It'd been back in the early days, after one of their first encounters with the anomalies. They were euphoric, high on success and the thrill of discovery. Stephen and Nick had been returning to their shared office at CMU intending to lock the doors and share a few celebratory drinks. Connor stayed quiet, hoping they'd absent-mindedly forget (as brilliant men so often did in his experience) that he was there in the car with them. Praying they'd overlook him when he trailed behind them into the office like a ghost.

Looking back on that moment now as he raced through the ARC's hallways, Connor truly wasn't certain whether that evening in their company had been the sublime gift he'd always considered it to be or a curse.

Stephen had yanked an amber filled bottle out of the back of a bottom file drawer. The confidence and surety of the gesture making Connor ache with envy. To know someone that well, be accepted and party to their secrets and quirks, left Connor breathless with wanting. The sound of scotch splashing into two tumblers had been so loud in the otherwise silent room. Connor nearly jumped out of his skin when Nick appeared beside him with a piece of paper.

"See this?" Nick had asked him, dangling the blank sheet in front of his face.

Trying to cover for his nerves Connor had simply nodded in puzzlement.

"What if all of time is like this sheet of paper?" Nick asked.

He folded the sheet precisely in half, resting it momentarily on top of stack of books to as he used a fingernail to firmly crease the fold. He held the paper up for inspection between two fingers.

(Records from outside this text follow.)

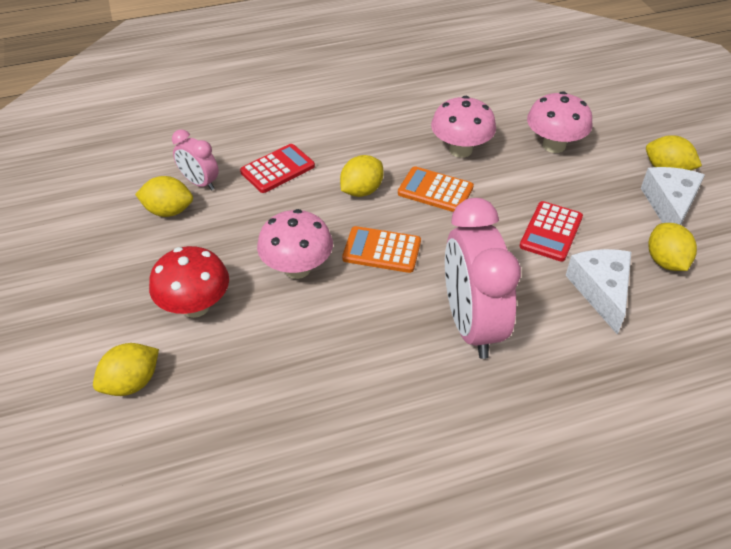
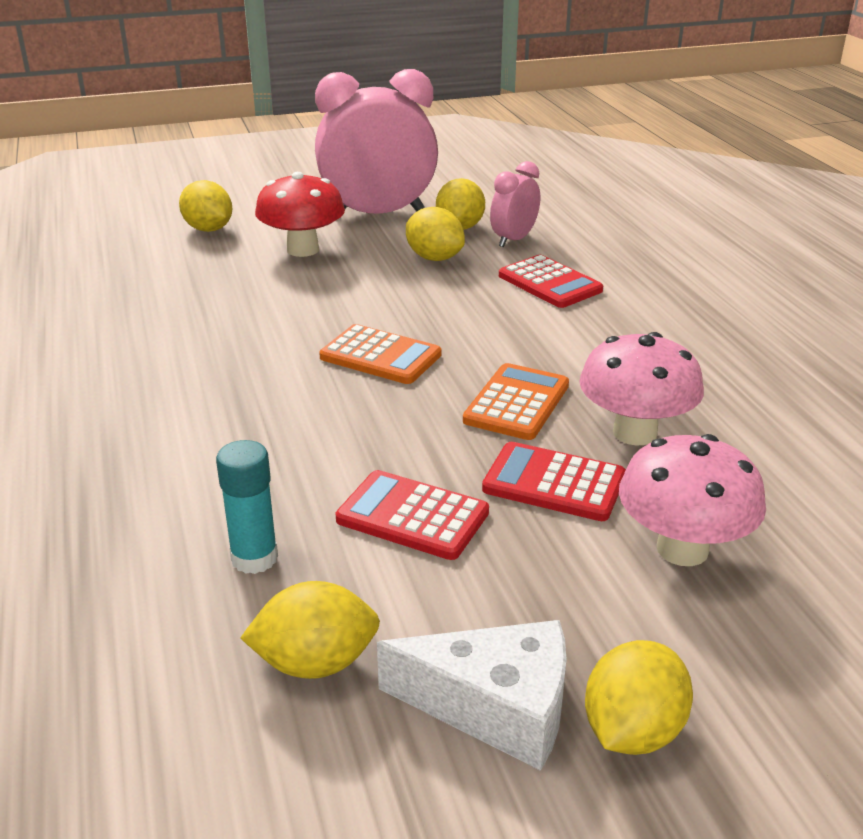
camera: 90 degrees right, 15 degrees down
(297, 268) = (353, 301): pink mushroom -> none
(361, 191) = (510, 342): yellow lemon -> yellow lemon (434, 258)
(382, 250) = (380, 356): orange calculator -> orange calculator turned 105 degrees clockwise
(471, 325) = (219, 421): pink clock -> pink clock (378, 214)
(511, 181) = (554, 483): none -> red calculator
(601, 291) = (254, 558): white cheese -> turquoise glue stick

"What happens when two moments at opposite ends of time converge?" Nick asked, warming up to his subject in a way that was all too familiar to Connor from countless hours of lectures.

Nick put the paper down and folded it once again, using his thumbnail to make the same precise crease.

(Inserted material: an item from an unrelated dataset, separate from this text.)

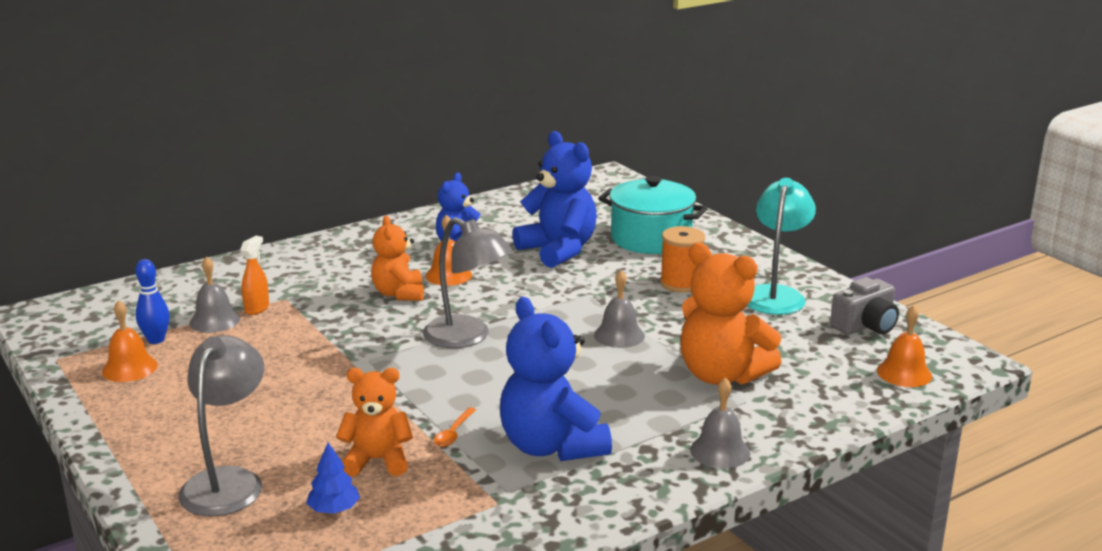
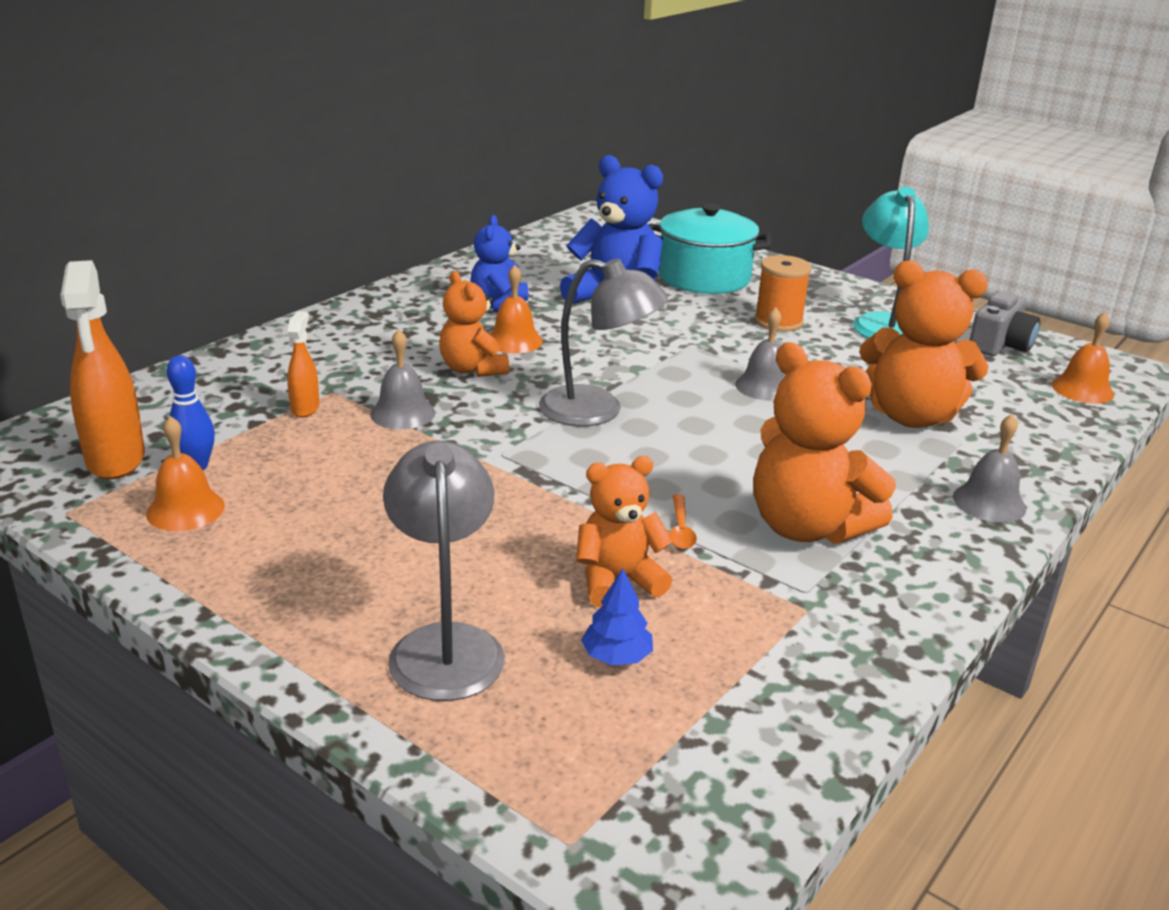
camera: 20 degrees left, 5 degrees up
(109, 328) = (115, 460): none -> orange spray bottle
(214, 320) = (259, 430): grey bell -> grey bell (402, 413)
(551, 446) = (807, 527): blue teddy bear -> orange teddy bear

"What happens when time folds over again and again," he kept folding and creasing, turning the page into a tiny cube, "each moment overlapping with another, end over end until it cannot fold any more, until all the moments in time are connected."

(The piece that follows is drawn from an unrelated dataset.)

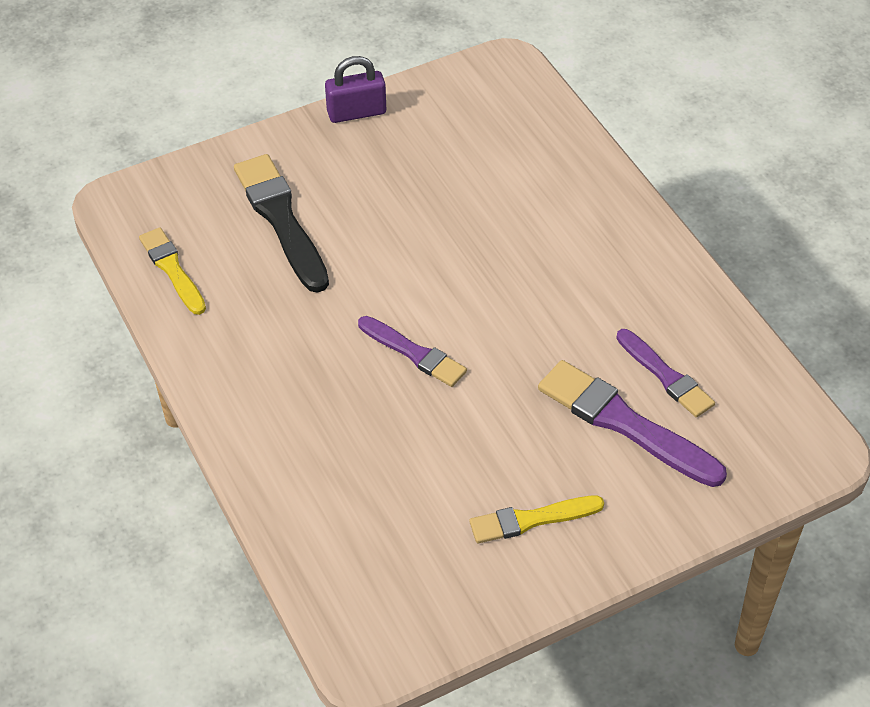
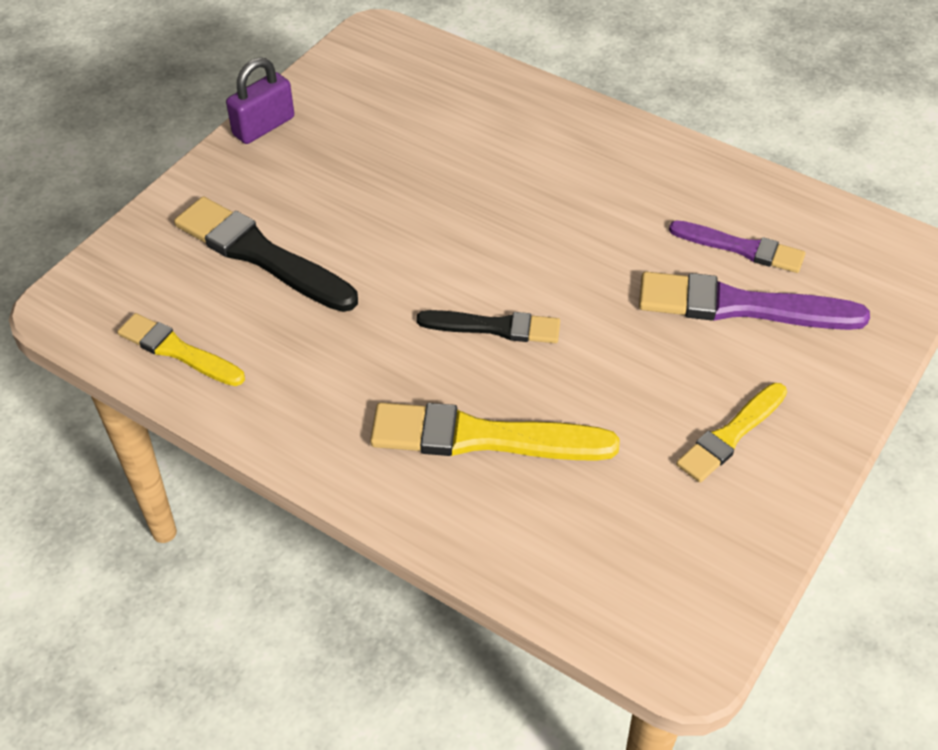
camera: 30 degrees left, 0 degrees up
(341, 433) = (483, 437): none -> yellow brush
(414, 353) = (494, 327): purple brush -> black brush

Connor stared attentively, waiting for the brilliant lesson, the epiphany at the end of the lecture.

"What would happen?" Nick asked.

The question hung in the air unanswered and Connor waited.

"Well?" Nick asked impatiently, turning to look at Connor, at Stephen.

"I don't know, professor," Connor stuttered quietly, feeling ashamed that he didn't have the answer.

He looked over at Stephen, lounging back in one of the chairs. The other man shrugged nonchalantly and taken a sip of his drink, indifferent to Nick's ranting after all this time as his assistant.

"Well neither do I, Connor," Nick had replied with a frustrated huff before tossing the piece of paper back onto his desk.

Remembering that moment now, Connor understood that Nick had only gotten it partly right. As he raced for the parking garage, to find Phillip, Connor felt the heaviness of irony. Nick had been too tidy, too precise. Time wasn't a piece of paper that had been neatly folded. It was crumpled and crushed together into a wad like discarded newsprint tossed in the trash. Moments touching dozens of other moments in a messy jumble. Time was folded in on itself, hiding secrets never meant for the eyes of man. Human being, the entire universe, was just an accident, existing between moments, between the pages. And time was getting ever smaller, crushing inward until there were no gaps left at all.

He had to tell someone. Had to get help. Abby was counting on him. Their baby, barely more than a fluttering of cells inside her mother's womb, was counting on him.

This time he had to have the answers. He couldn't afford to fail.